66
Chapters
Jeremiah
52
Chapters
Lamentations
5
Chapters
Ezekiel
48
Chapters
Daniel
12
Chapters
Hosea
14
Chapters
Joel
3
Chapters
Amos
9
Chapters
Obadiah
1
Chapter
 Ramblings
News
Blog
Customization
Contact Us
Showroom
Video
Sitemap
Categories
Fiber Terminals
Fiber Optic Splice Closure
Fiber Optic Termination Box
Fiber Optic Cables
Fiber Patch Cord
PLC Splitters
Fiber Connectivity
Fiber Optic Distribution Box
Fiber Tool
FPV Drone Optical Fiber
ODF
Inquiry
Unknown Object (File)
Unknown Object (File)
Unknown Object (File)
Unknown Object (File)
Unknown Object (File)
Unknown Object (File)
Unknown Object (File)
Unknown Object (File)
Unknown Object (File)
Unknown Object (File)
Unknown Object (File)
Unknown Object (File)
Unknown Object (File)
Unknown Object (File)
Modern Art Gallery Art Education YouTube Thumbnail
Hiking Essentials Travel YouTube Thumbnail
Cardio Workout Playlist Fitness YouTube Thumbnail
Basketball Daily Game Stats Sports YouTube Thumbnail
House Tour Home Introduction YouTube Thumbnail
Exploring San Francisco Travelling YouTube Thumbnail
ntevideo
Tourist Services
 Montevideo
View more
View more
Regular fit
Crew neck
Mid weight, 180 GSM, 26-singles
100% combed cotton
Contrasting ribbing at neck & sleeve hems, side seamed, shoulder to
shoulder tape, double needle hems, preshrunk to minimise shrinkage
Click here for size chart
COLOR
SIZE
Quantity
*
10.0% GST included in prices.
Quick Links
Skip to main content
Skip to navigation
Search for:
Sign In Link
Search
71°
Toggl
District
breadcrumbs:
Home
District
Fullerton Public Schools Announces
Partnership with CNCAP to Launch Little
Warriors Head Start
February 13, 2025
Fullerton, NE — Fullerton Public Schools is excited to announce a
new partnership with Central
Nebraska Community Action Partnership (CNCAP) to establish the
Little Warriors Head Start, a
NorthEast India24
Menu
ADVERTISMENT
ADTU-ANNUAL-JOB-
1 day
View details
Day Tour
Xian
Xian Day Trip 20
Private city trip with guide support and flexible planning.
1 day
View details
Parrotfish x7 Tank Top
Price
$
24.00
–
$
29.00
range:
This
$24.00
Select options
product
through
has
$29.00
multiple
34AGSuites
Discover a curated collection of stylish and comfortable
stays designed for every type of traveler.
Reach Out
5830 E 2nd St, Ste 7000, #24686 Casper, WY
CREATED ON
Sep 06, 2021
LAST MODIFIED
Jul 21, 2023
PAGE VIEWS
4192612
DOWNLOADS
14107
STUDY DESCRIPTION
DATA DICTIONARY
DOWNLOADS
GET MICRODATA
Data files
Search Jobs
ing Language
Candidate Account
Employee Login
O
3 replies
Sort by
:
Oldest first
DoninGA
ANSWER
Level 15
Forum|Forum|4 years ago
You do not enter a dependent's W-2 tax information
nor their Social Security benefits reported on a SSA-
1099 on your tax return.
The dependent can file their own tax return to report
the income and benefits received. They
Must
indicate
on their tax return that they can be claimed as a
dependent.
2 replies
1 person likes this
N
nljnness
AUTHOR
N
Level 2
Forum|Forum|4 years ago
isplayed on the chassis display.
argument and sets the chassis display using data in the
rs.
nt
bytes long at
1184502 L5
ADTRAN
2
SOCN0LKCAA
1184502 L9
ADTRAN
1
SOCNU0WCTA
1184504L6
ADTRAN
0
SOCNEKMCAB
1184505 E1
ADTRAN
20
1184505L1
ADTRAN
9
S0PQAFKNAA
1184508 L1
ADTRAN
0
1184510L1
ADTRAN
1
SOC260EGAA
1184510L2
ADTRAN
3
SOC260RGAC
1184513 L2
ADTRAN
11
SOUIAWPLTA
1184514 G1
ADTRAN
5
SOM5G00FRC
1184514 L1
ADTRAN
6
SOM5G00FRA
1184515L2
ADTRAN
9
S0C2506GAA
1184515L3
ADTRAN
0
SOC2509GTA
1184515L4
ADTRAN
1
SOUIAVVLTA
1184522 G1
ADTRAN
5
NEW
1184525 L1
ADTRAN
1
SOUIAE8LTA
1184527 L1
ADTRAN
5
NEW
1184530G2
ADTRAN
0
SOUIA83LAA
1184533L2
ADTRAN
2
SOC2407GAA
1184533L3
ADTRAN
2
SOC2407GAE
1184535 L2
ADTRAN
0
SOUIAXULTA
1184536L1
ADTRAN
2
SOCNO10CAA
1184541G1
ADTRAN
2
==========
Problem to solve: Repeat the records above exactly, leaving none out.

Output for this exercise:
66
Chapters
Jeremiah
52
Chapters
Lamentations
5
Chapters
Ezekiel
48
Chapters
Daniel
12
Chapters
Hosea
14
Chapters
Joel
3
Chapters
Amos
9
Chapters
Obadiah
1
Chapter
 Ramblings
News
Blog
Customization
Contact Us
Showroom
Video
Sitemap
Categories
Fiber Terminals
Fiber Optic Splice Closure
Fiber Optic Termination Box
Fiber Optic Cables
Fiber Patch Cord
PLC Splitters
Fiber Connectivity
Fiber Optic Distribution Box
Fiber Tool
FPV Drone Optical Fiber
ODF
Inquiry
Unknown Object (File)
Unknown Object (File)
Unknown Object (File)
Unknown Object (File)
Unknown Object (File)
Unknown Object (File)
Unknown Object (File)
Unknown Object (File)
Unknown Object (File)
Unknown Object (File)
Unknown Object (File)
Unknown Object (File)
Unknown Object (File)
Unknown Object (File)
Modern Art Gallery Art Education YouTube Thumbnail
Hiking Essentials Travel YouTube Thumbnail
Cardio Workout Playlist Fitness YouTube Thumbnail
Basketball Daily Game Stats Sports YouTube Thumbnail
House Tour Home Introduction YouTube Thumbnail
Exploring San Francisco Travelling YouTube Thumbnail
ntevideo
Tourist Services
 Montevideo
View more
View more
Regular fit
Crew neck
Mid weight, 180 GSM, 26-singles
100% combed cotton
Contrasting ribbing at neck & sleeve hems, side seamed, shoulder to
shoulder tape, double needle hems, preshrunk to minimise shrinkage
Click here for size chart
COLOR
SIZE
Quantity
*
10.0% GST included in prices.
Quick Links
Skip to main content
Skip to navigation
Search for:
Sign In Link
Search
71°
Toggl
District
breadcrumbs:
Home
District
Fullerton Public Schools Announces
Partnership with CNCAP to Launch Little
Warriors Head Start
February 13, 2025
Fullerton, NE — Fullerton Public Schools is excited to announce a
new partnership with Central
Nebraska Community Action Partnership (CNCAP) to establish the
Little Warriors Head Start, a
NorthEast India24
Menu
ADVERTISMENT
ADTU-ANNUAL-JOB-
1 day
View details
Day Tour
Xian
Xian Day Trip 20
Private city trip with guide support and flexible planning.
1 day
View details
Parrotfish x7 Tank Top
Price
$
24.00
–
$
29.00
range:
This
$24.00
Select options
product
through
has
$29.00
multiple
34AGSuites
Discover a curated collection of stylish and comfortable
stays designed for every type of traveler.
Reach Out
5830 E 2nd St, Ste 7000, #24686 Casper, WY
CREATED ON
Sep 06, 2021
LAST MODIFIED
Jul 21, 2023
PAGE VIEWS
4192612
DOWNLOADS
14107
STUDY DESCRIPTION
DATA DICTIONARY
DOWNLOADS
GET MICRODATA
Data files
Search Jobs
ing Language
Candidate Account
Employee Login
O
3 replies
Sort by
:
Oldest first
DoninGA
ANSWER
Level 15
Forum|Forum|4 years ago
You do not enter a dependent's W-2 tax information
nor their Social Security benefits reported on a SSA-
1099 on your tax return.
The dependent can file their own tax return to report
the income and benefits received. They
Must
indicate
on their tax return that they can be claimed as a
dependent.
2 replies
1 person likes this
N
nljnness
AUTHOR
N
Level 2
Forum|Forum|4 years ago
isplayed on the chassis display.
argument and sets the chassis display using data in the
rs.
nt
bytes long at
1184502 L5
ADTRAN
2
SOCN0LKCAA
1184502 L9
ADTRAN
1
SOCNU0WCTA
1184504L6
ADTRAN
0
SOCNEKMCAB
1184505 E1
ADTRAN
20
1184505L1
ADTRAN
9
S0PQAFKNAA
1184508 L1
ADTRAN
0
1184510L1
ADTRAN
1
SOC260EGAA
1184510L2
ADTRAN
3
SOC260RGAC
1184513 L2
ADTRAN
11
SOUIAWPLTA
1184514 G1
ADTRAN
5
SOM5G00FRC
1184514 L1
ADTRAN
6
SOM5G00FRA
1184515L2
ADTRAN
9
S0C2506GAA
1184515L3
ADTRAN
0
SOC2509GTA
1184515L4
ADTRAN
1
SOUIAVVLTA
1184522 G1
ADTRAN
5
NEW
1184525 L1
ADTRAN
1
SOUIAE8LTA
1184527 L1
ADTRAN
5
NEW
1184530G2
ADTRAN
0
SOUIA83LAA
1184533L2
ADTRAN
2
SOC2407GAA
1184533L3
ADTRAN
2
SOC2407GAE
1184535 L2
ADTRAN
0
SOUIAXULTA
1184536L1
ADTRAN
2
SOCNO10CAA
1184541G1
ADTRAN
2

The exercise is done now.